The odds are stacked in Accies’ favour, but head coach Derek O’Riordan is not taking anything for granted.
“I wish it was as simple as saying that we just need to turn up and do what we have been doing all season, but we know from experience that it isn’t that easy. We let the occasion get to us a little bit when we played Jed-Forest down there back in March, and this will be another tough afternoon if we don’t get it right,” he said.
“It is in our control and we know we are capable of getting the job done, so that’s good – but we know that there is still a lot of work to do. Training has been good all week and we’ve been able to focus on the little bits and pieces we need to get right, and we’re just looking forward to getting out there and finishing what we have started.”
It is not quite a death or glory occasion. The losing team will have another opportunity to snatch promotion when they take on Glasgow Hawks – who finished second bottom in the Premiership – in a play-off match on 5th May.
That was where Accies ended up last season and they lost in agonising fashion to Hawick. It was a bitter pill to swallow at the time, but lessons were learned and the team’s form this year has convinced O’Riordan that Britain’s oldest club is now truly ready to return to the top flight.
“Maturity has been the key. We brought in Sam Johnson and Richard Mill at half-back and they have given us a lot of control, Jamie Sole has developed into a real leader and Robin Snape coming back from France has added some serious dog to the back-row,” he explained.
“We’ve developed the way we play to a style better suited to our personnel. We proved in our cup games against Heriot’s [won 29-24] and Stirling County [lost 22-15] that we can live with Premiership opposition and we’ve already started recruiting for next year, which has nothing to do with us expecting to be promoted but just our desire to keep improving as a squad.”
Accies expect to finally break ground on their long-awaited Raeburn Place development in June, and they have joined forces with Edinburgh University to conjure up an ambitious bid for a Super 6 franchise.
“It is an exciting time at the club but from my perspective it is all about what is happening on the park now. We have Selkirk in front of us and although we won fairly comfortably when we played them at Raeburn, we know they are a different animal at home. Graham Marshall has said his team are desperate to do their Border pals a favour and quite right, too,” concluded O’Riordan.
Jed-Forest ambitions
Meanwhile, Kevin Barrie of Jed-Forest believes that his club is also ready to make the step-up.
“There’s a lot of boys in the team – such Ryan Gibson, Clark Skeldon, Robbie Yourston, Rory Marshall and Grant Paxton – who were part of the Jed Thistle side which won back to back National Youth League Cup titles in 2014 and 2015, and they are only in their early 20s so just reaching their peak as senior players.
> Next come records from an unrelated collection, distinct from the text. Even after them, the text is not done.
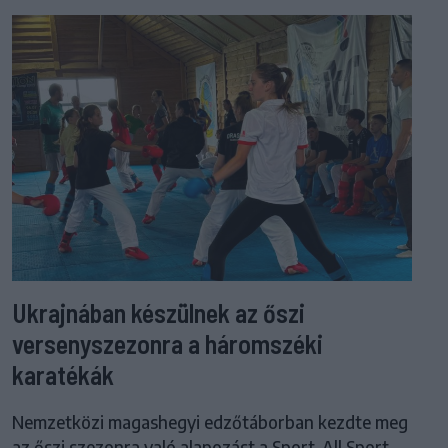
Ukrajnában készülnek az őszi
versenyszezonra a háromszéki
karatékák
Nemzetközi magashegyi edzőtáborban kezdte meg
az őszi szezonra való alapozást a Sport-All Sport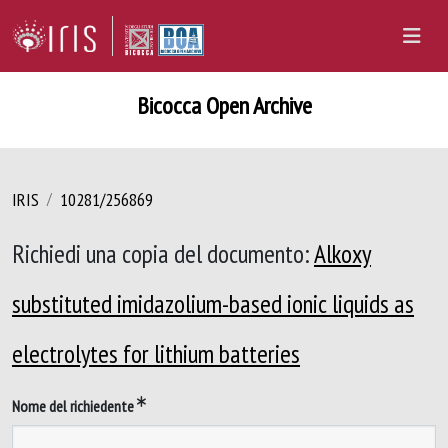
Bicocca Open Archive
IRIS
10281/256869
Richiedi una copia del documento:
Alkoxy
substituted imidazolium-based ionic liquids as
electrolytes for lithium batteries
Nome del richiedente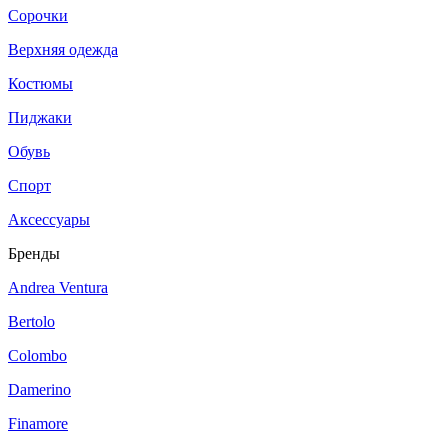
Сорочки
Верхняя одежда
Костюмы
Пиджаки
Обувь
Спорт
Аксессуары
Бренды
Andrea Ventura
Bertolo
Colombo
Damerino
Finamore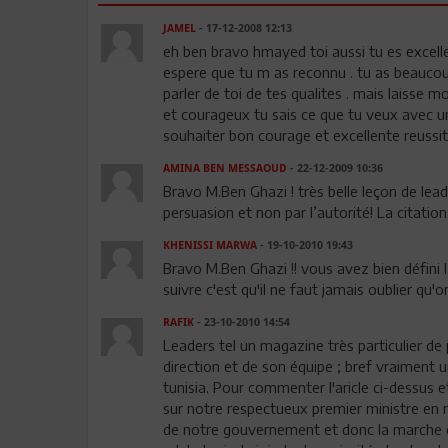
JAMEL
- 17-12-2008 12:13
eh ben bravo hmayed toi aussi tu es excelle
espere que tu m as reconnu . tu as beaucoup
parler de toi de tes qualites . mais laisse 
et courageux tu sais ce que tu veux avec u
souhaiter bon courage et excellente reussit
AMINA BEN MESSAOUD
- 22-12-2009 10:36
Bravo M.Ben Ghazi ! très belle leçon de leade
persuasion et non par l’autorité! La citatio
KHENISSI MARWA
- 19-10-2010 19:43
Bravo M.Ben Ghazi !! vous avez bien défini l
suivre c'est qu'il ne faut jamais oublier qu
RAFIK
- 23-10-2010 14:54
Leaders tel un magazine très particulier de
direction et de son équipe ; bref vraimen
tunisia. Pour commenter l'aricle ci-dessus 
sur notre respectueux premier ministre en ma
de notre gouvernement et donc la marche d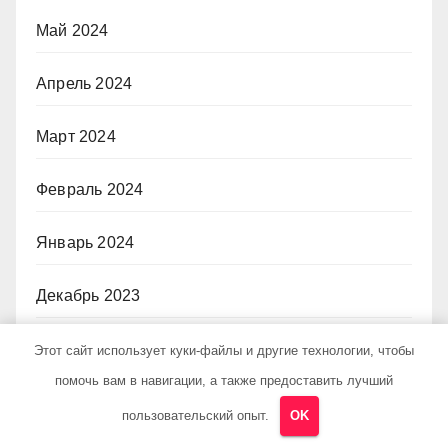
Май 2024
Апрель 2024
Март 2024
Февраль 2024
Январь 2024
Декабрь 2023
Ноябрь 2023
Этот сайт использует куки-файлы и другие технологии, чтобы
помочь вам в навигации, а также предоставить лучший
Октябрь 2023
пользовательский опыт.
OK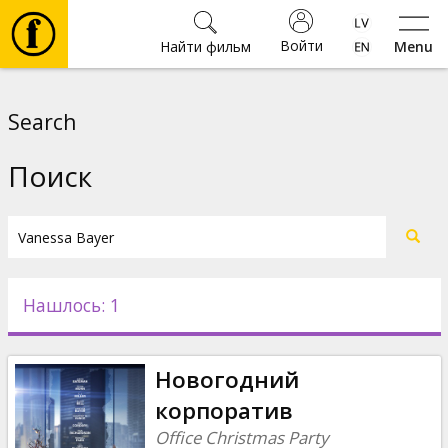
Войти
Найти фильм
Menu
Фильмы
Search
Билеты
Поиск
Культура
Мероприятия
Нашлось: 1
Новости
Новогодний
Подарки
корпоратив
Office Christmas Party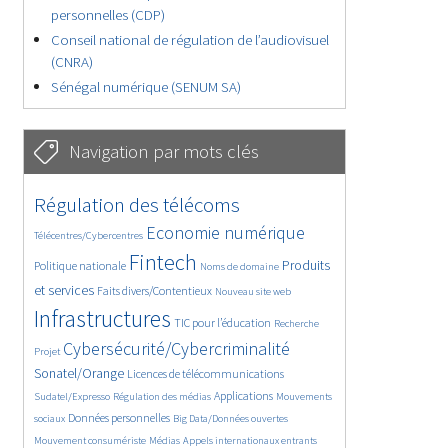
personnelles (CDP)
Conseil national de régulation de l’audiovisuel
(CNRA)
Sénégal numérique (SENUM SA)
Navigation par mots clés
4607/5729
380/5729
Régulation des télécoms
3638/5729
1890/5729
Economie numérique
Télécentres/Cybercentres
5235/5729
681/5729
2323/5729
Fintech
Produits
Politique nationale
Noms de domaine
1550/5729
820/5729
5729/5729
et services
Faits divers/Contentieux
Nouveau site web
1824/5729
197/5729
244/5729
Infrastructures
TIC pour l’éducation
Recherche
3686/5729
2277/5729
Cybersécurité/Cybercriminalité
Projet
1632/5729
301/5729
Sonatel/Orange
Licences de télécommunications
1045/5729
1516/5729
1218/5729
Applications
Sudatel/Expresso
Régulation des médias
Mouvements
1698/5729
146/5729
619/5729
Données personnelles
sociaux
Big Data/Données ouvertes
364/5729
649/5729
1730/5729
Mouvement consumériste
Médias
Appels internationaux entrants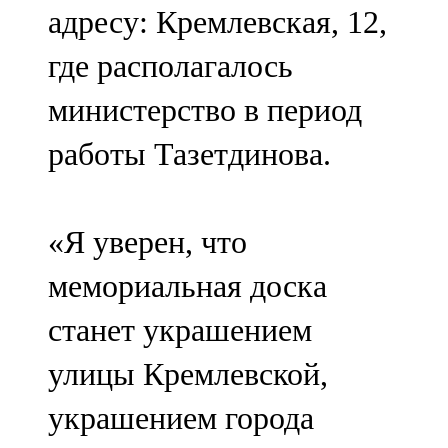
адресу: Кремлевская, 12,
107,8 FM
где располагалось
Теләче
министерство в период
106,1 FM
работы Тазетдинова.
Түбән Кама
102,6 FM
«Я уверен, что
Чирмешән
мемориальная доска
107,7 FM
станет украшением
Чистай
улицы Кремлевской,
103,0 FM
украшением города
Чүпрәле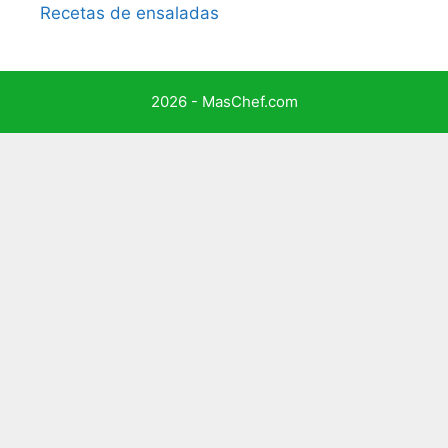
Recetas de ensaladas
2026 - MasChef.com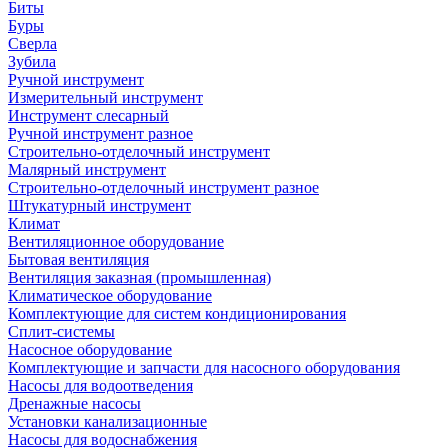
Биты
Буры
Сверла
Зубила
Ручной инструмент
Измерительный инструмент
Инструмент слесарный
Ручной инструмент разное
Строительно-отделочный инструмент
Малярный инструмент
Строительно-отделочный инструмент разное
Штукатурный инструмент
Климат
Вентиляционное оборудование
Бытовая вентиляция
Вентиляция заказная (промышленная)
Климатическое оборудование
Комплектующие для систем кондиционирования
Сплит-системы
Насосное оборудование
Комплектующие и запчасти для насосного оборудования
Насосы для водоотведения
Дренажные насосы
Установки канализационные
Насосы для водоснабжения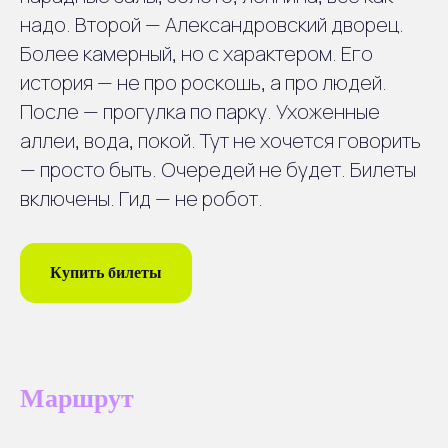
надо. Второй — Александровский дворец.
2
Поездка
Более камерный, но с характером. Его
Поездка с живым рассказом о
история — не про роскошь, а про людей.
городе и пригородах
После — прогулка по парку. Ухоженные
аллеи, вода, покой. Тут не хочется говорить
— просто быть. Очередей не будет. Билеты
3
Остановка
включены. Гид — не робот.
Краткая организационная
остановка
Купить билеты
4
Пушкин
Прогулка по главным
достопримечательностям
Маршрут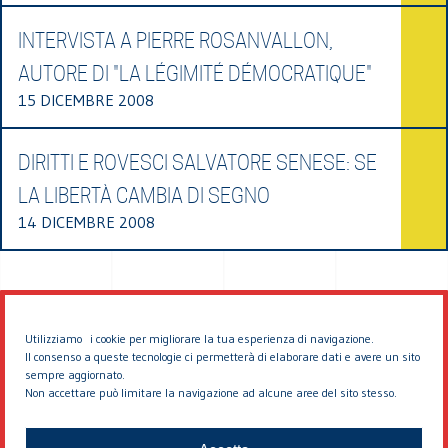
INTERVISTA A PIERRE ROSANVALLON,
AUTORE DI "LA LÉGIMITÉ DÉMOCRATIQUE"
15 DICEMBRE 2008
DIRITTI E ROVESCI SALVATORE SENESE: SE
LA LIBERTÀ CAMBIA DI SEGNO
14 DICEMBRE 2008
Utilizziamo i cookie per migliorare la tua esperienza di navigazione.
Il consenso a queste tecnologie ci permetterà di elaborare dati e avere un sito
sempre aggiornato.
Non accettare può limitare la navigazione ad alcune aree del sito stesso.
© 2026 EDDYBURG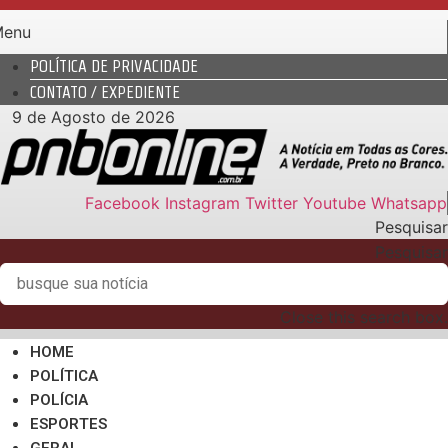
Ir
Menu
para
o
POLÍTICA DE PRIVACIDADE
conteúdo
CONTATO / EXPEDIENTE
9 de Agosto de 2026
Facebook
Instagram
Twitter
Youtube
Whatsapp
Pesquisar
Pesquisar
Close this search box.
HOME
POLÍTICA
POLÍCIA
ESPORTES
GERAL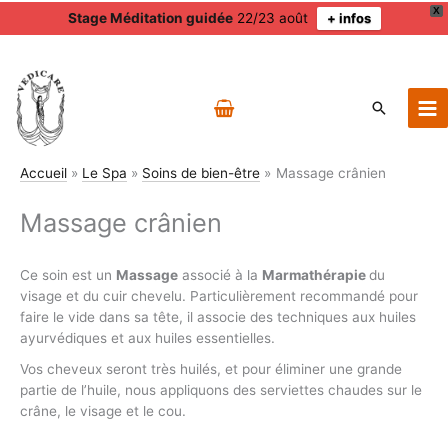
X
Stage Méditation guidée
22/23 août
+ infos
Aller
au
contenu
Recherch
Accueil
Le Spa
Soins de bien-être
Massage crânien
Massage crânien
Ce soin est un
Massage
associé à la
Marmathérapie
du
visage et du cuir chevelu. Particulièrement recommandé pour
faire le vide dans sa tête, il associe des techniques aux huiles
ayurvédiques et aux huiles essentielles.
Vos cheveux seront très huilés, et pour éliminer une grande
partie de l’huile, nous appliquons des serviettes chaudes sur le
crâne, le visage et le cou.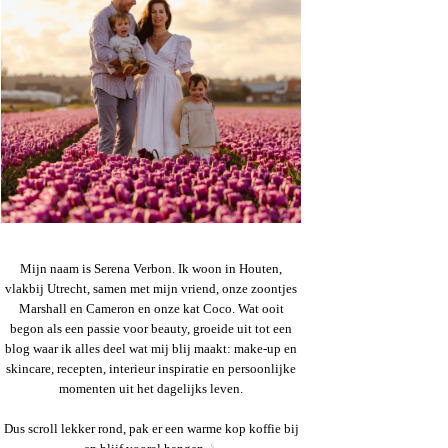
Mijn naam is Serena Verbon. Ik woon in Houten,
vlakbij Utrecht, samen met mijn vriend, onze zoontjes
Marshall en Cameron en onze kat Coco. Wat ooit
begon als een passie voor beauty, groeide uit tot een
blog waar ik alles deel wat mij blij maakt: make-up en
skincare, recepten, interieur inspiratie en persoonlijke
momenten uit het dagelijks leven.
Dus scroll lekker rond, pak er een warme kop koffie bij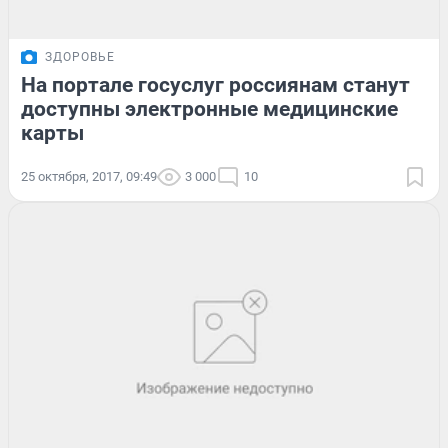
ЗДОРОВЬЕ
На портале госуслуг россиянам станут
доступны электронные медицинские
карты
25 октября, 2017, 09:49
3 000
10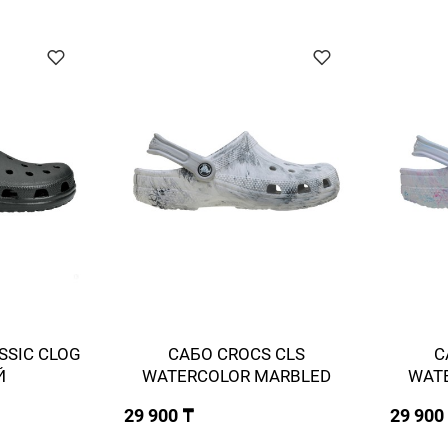
SSIC СLOG
САБО CROCS CLS
С
Й
WATERCOLOR MARBLED
WAT
29 900 ₸
29 900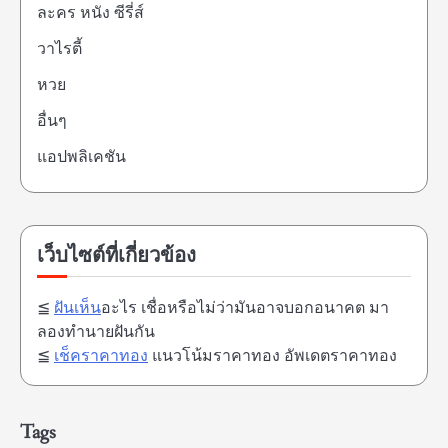
ละคร หนัง ซีรี่ส์
วาไรตี้
หวย
อื่นๆ
แอปพลิเคชัน
เว็บไซต์ที่เกี่ยวข้อง
≦
ฝันเห็น
อะไร เชื่อหรือไม่ว่ามันอาจบอกอนาคต มา
ลองทำนายฝันกัน
≦
เช็คราคาทอง
แนวโน้มราคาทอง อัพเดตราคาทอง
Tags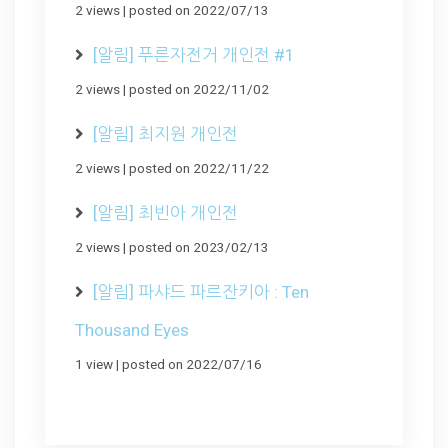
2 views
|
posted on 2022/07/13
[알림] 푸른자전거 개인전 #1
2 views
|
posted on 2022/11/02
[알림] 최지원 개인전
2 views
|
posted on 2022/11/22
[알림] 최빈아 개인전
2 views
|
posted on 2023/02/13
[알림] 파샤드 파르잔키아 : Ten
Thousand Eyes
1 view
|
posted on 2022/07/16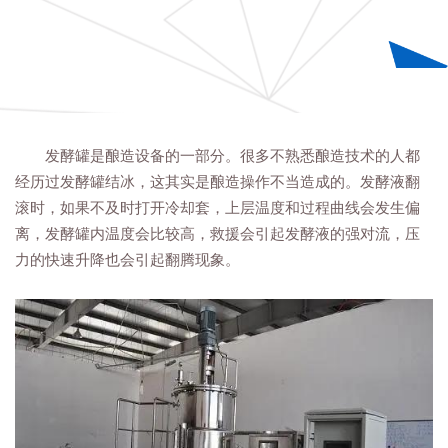
发酵罐是酿造设备的一部分。很多不熟悉酿造技术的人都
经历过发酵罐结冰，这其实是酿造操作不当造成的。发酵液翻
滚时，如果不及时打开冷却套，上层温度和过程曲线会发生偏
离，发酵罐内温度会比较高，救援会引起发酵液的强对流，压
力的快速升降也会引起翻腾现象。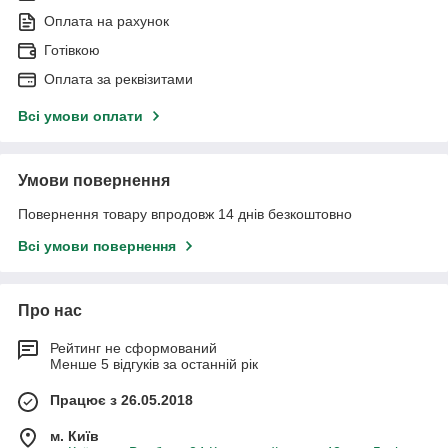
Оплата на рахунок
Готівкою
Оплата за реквізитами
Всі умови оплати
Умови повернення
Повернення товару впродовж 14 днів безкоштовно
Всі умови повернення
Про нас
Рейтинг не сформований
Менше 5 відгуків за останній рік
Працює з 26.05.2018
м. Київ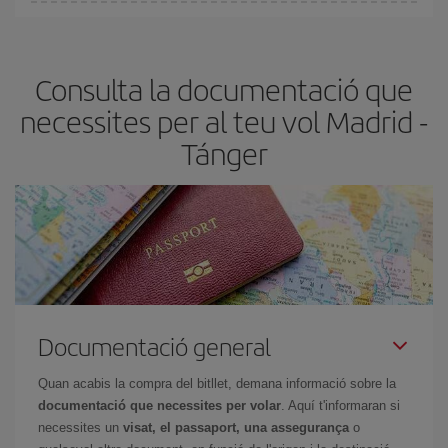
A Iberia tenim diferents tarifes per garantir-te el millor preu segons
les teves necessitats de viatge. La tarifa bàsica et garanteix el vol
més barat.
Consulta la documentació que
necessites per al teu vol Madrid -
Tánger
Documentació general
Quan acabis la compra del bitllet, demana informació sobre la
documentació que necessites per volar
. Aquí t'informaran si
necessites un
visat, el passaport, una assegurança
o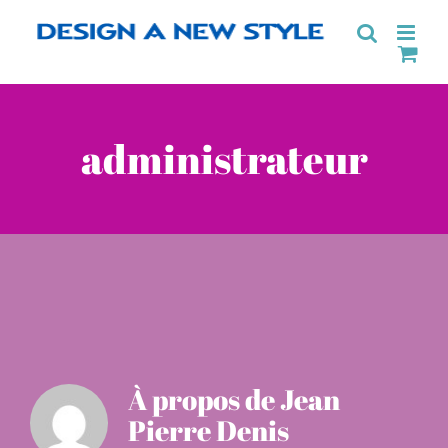
Passer
au
contenu
administrateur
À propos de
Jean
Pierre Denis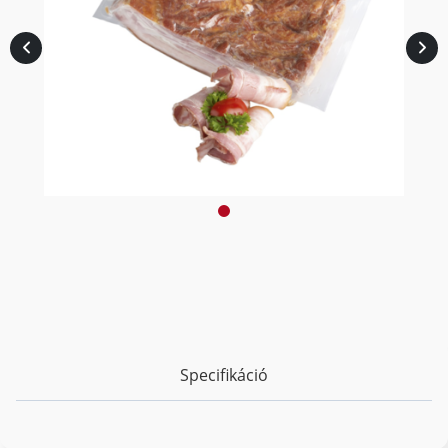
Specifikáció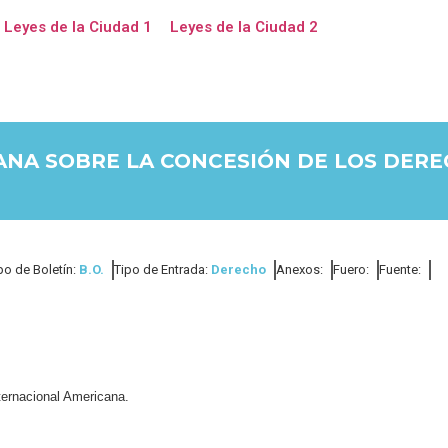
Leyes de la Ciudad 1
Leyes de la Ciudad 2
NA SOBRE LA CONCESIÓN DE LOS DEREC
po de Boletín:
B.O.
Tipo de Entrada:
Derecho
Anexos:
Fuero:
Fuente:
ernacional Americana.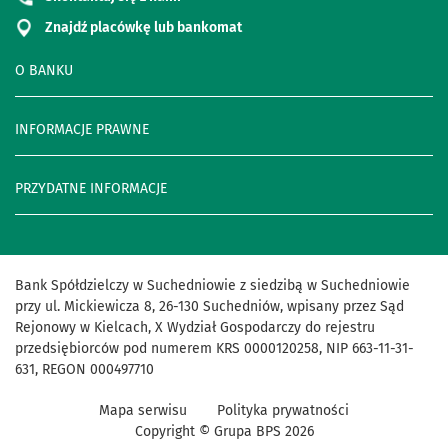
Znajdź placówkę lub bankomat
O BANKU
INFORMACJE PRAWNE
PRZYDATNE INFORMACJE
Bank Spółdzielczy w Suchedniowie z siedzibą w Suchedniowie
przy ul. Mickiewicza 8, 26-130 Suchedniów, wpisany przez Sąd
Rejonowy w Kielcach, X Wydział Gospodarczy do rejestru
przedsiębiorców pod numerem KRS 0000120258, NIP 663-11-31-
631, REGON 000497710
Mapa serwisu
Polityka prywatności
Copyright © Grupa BPS
2026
Alongside that we’ve got some experience there in the likes of the Young twins [Lewis and Gregor] and Darren Gillespie, and we’ve not been scared to recruit when we need to, with Monty Mitchell and Blake Roff providing a real hard edge from New Zealand,” he explained.
“We know it is a big step up into the Premiership but now is the time to do it. With the league structure changing next season, it doesn’t look like there will be relegation, so that would give us some breathing space that hasn’t been there in the past.”
“We’re a small town club but we are ambitious, and we’ve worked hard on and off the field to make sure we are in a good place to push forward … but we need to get Dundee out the way first!”
“It always seems to be our games against Dundee which get called off. We played them up there in a re-arranged fixture at the end of April last year and it was a high scoring match. We ended up losing 55-33. I won’t complain if we get something similar this weekend but the winner the other way around.”